De door appellante overgelegde brieven van de internist en psychiater geven evenmin aanleiding om te twijfelen aan de juistheid van de vastgestelde beperkingen. Het standpunt van het Uwv dat daaruit geen nieuwe medische informatie naar voren komt over de medische situatie van appellante op de datum in geding, wordt gevolgd.
4.4.
Omdat de daarvoor noodzakelijke twijfel aan de beoordeling door het Uwv ontbreekt,
wordt geen aanleiding gezien om een onafhankelijke deskundige in te schakelen.
4.5.
De rechtbank wordt ook gevolgd in haar oordeel dat het Uwv voldoende heeft gemotiveerd dat de aan de schatting ten grondslag gelegde functies in medisch opzicht geschikt zijn voor appellante.
4.6.
Uit 4.2 tot en met 4.5 volgt dat het hoger beroep niet slaagt. De aangevallen uitspraak zal worden bevestigd.

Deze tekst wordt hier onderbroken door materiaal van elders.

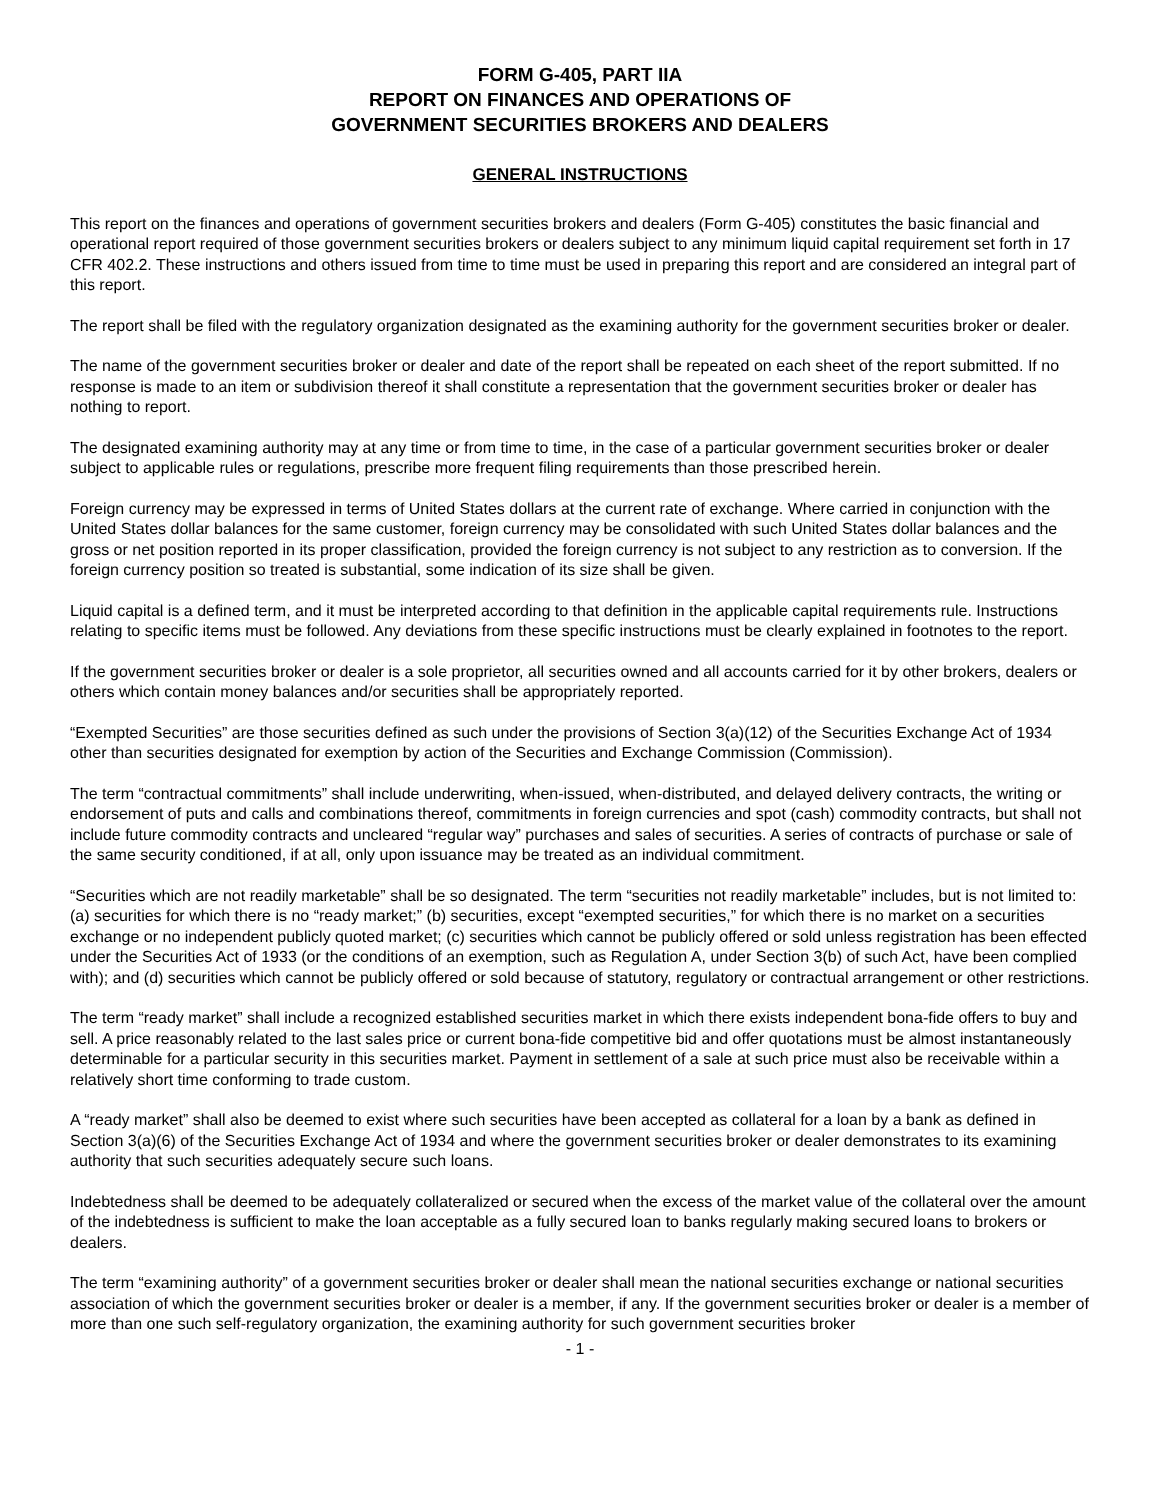FORM G-405, PART IIA
REPORT ON FINANCES AND OPERATIONS OF
GOVERNMENT SECURITIES BROKERS AND DEALERS
GENERAL INSTRUCTIONS
This report on the finances and operations of government securities brokers and dealers (Form G-405) constitutes the basic financial and operational report required of those government securities brokers or dealers subject to any minimum liquid capital requirement set forth in 17 CFR 402.2. These instructions and others issued from time to time must be used in preparing this report and are considered an integral part of this report.
The report shall be filed with the regulatory organization designated as the examining authority for the government securities broker or dealer.
The name of the government securities broker or dealer and date of the report shall be repeated on each sheet of the report submitted. If no response is made to an item or subdivision thereof it shall constitute a representation that the government securities broker or dealer has nothing to report.
The designated examining authority may at any time or from time to time, in the case of a particular government securities broker or dealer subject to applicable rules or regulations, prescribe more frequent filing requirements than those prescribed herein.
Foreign currency may be expressed in terms of United States dollars at the current rate of exchange. Where carried in conjunction with the United States dollar balances for the same customer, foreign currency may be consolidated with such United States dollar balances and the gross or net position reported in its proper classification, provided the foreign currency is not subject to any restriction as to conversion. If the foreign currency position so treated is substantial, some indication of its size shall be given.
Liquid capital is a defined term, and it must be interpreted according to that definition in the applicable capital requirements rule. Instructions relating to specific items must be followed. Any deviations from these specific instructions must be clearly explained in footnotes to the report.
If the government securities broker or dealer is a sole proprietor, all securities owned and all accounts carried for it by other brokers, dealers or others which contain money balances and/or securities shall be appropriately reported.
“Exempted Securities” are those securities defined as such under the provisions of Section 3(a)(12) of the Securities Exchange Act of 1934 other than securities designated for exemption by action of the Securities and Exchange Commission (Commission).
The term “contractual commitments” shall include underwriting, when-issued, when-distributed, and delayed delivery contracts, the writing or endorsement of puts and calls and combinations thereof, commitments in foreign currencies and spot (cash) commodity contracts, but shall not include future commodity contracts and uncleared “regular way” purchases and sales of securities. A series of contracts of purchase or sale of the same security conditioned, if at all, only upon issuance may be treated as an individual commitment.
“Securities which are not readily marketable” shall be so designated. The term “securities not readily marketable” includes, but is not limited to: (a) securities for which there is no “ready market;” (b) securities, except “exempted securities,” for which there is no market on a securities exchange or no independent publicly quoted market; (c) securities which cannot be publicly offered or sold unless registration has been effected under the Securities Act of 1933 (or the conditions of an exemption, such as Regulation A, under Section 3(b) of such Act, have been complied with); and (d) securities which cannot be publicly offered or sold because of statutory, regulatory or contractual arrangement or other restrictions.
The term “ready market” shall include a recognized established securities market in which there exists independent bona-fide offers to buy and sell. A price reasonably related to the last sales price or current bona-fide competitive bid and offer quotations must be almost instantaneously determinable for a particular security in this securities market. Payment in settlement of a sale at such price must also be receivable within a relatively short time conforming to trade custom.
A “ready market” shall also be deemed to exist where such securities have been accepted as collateral for a loan by a bank as defined in Section 3(a)(6) of the Securities Exchange Act of 1934 and where the government securities broker or dealer demonstrates to its examining authority that such securities adequately secure such loans.
Indebtedness shall be deemed to be adequately collateralized or secured when the excess of the market value of the collateral over the amount of the indebtedness is sufficient to make the loan acceptable as a fully secured loan to banks regularly making secured loans to brokers or dealers.
The term “examining authority” of a government securities broker or dealer shall mean the national securities exchange or national securities association of which the government securities broker or dealer is a member, if any. If the government securities broker or dealer is a member of more than one such self-regulatory organization, the examining authority for such government securities broker
- 1 -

5. Voor een veroordeling in de proceskosten bestaat geen aanleiding.

BESLISSING

De Centrale Raad van Beroep bevestigt de aangevallen uitspraak.
Deze uitspraak is gedaan door J.P.M. Zeijen, in tegenwoordigheid van E. Diele als griffier. De beslissing is uitgesproken in het openbaar op 18 maart 2020.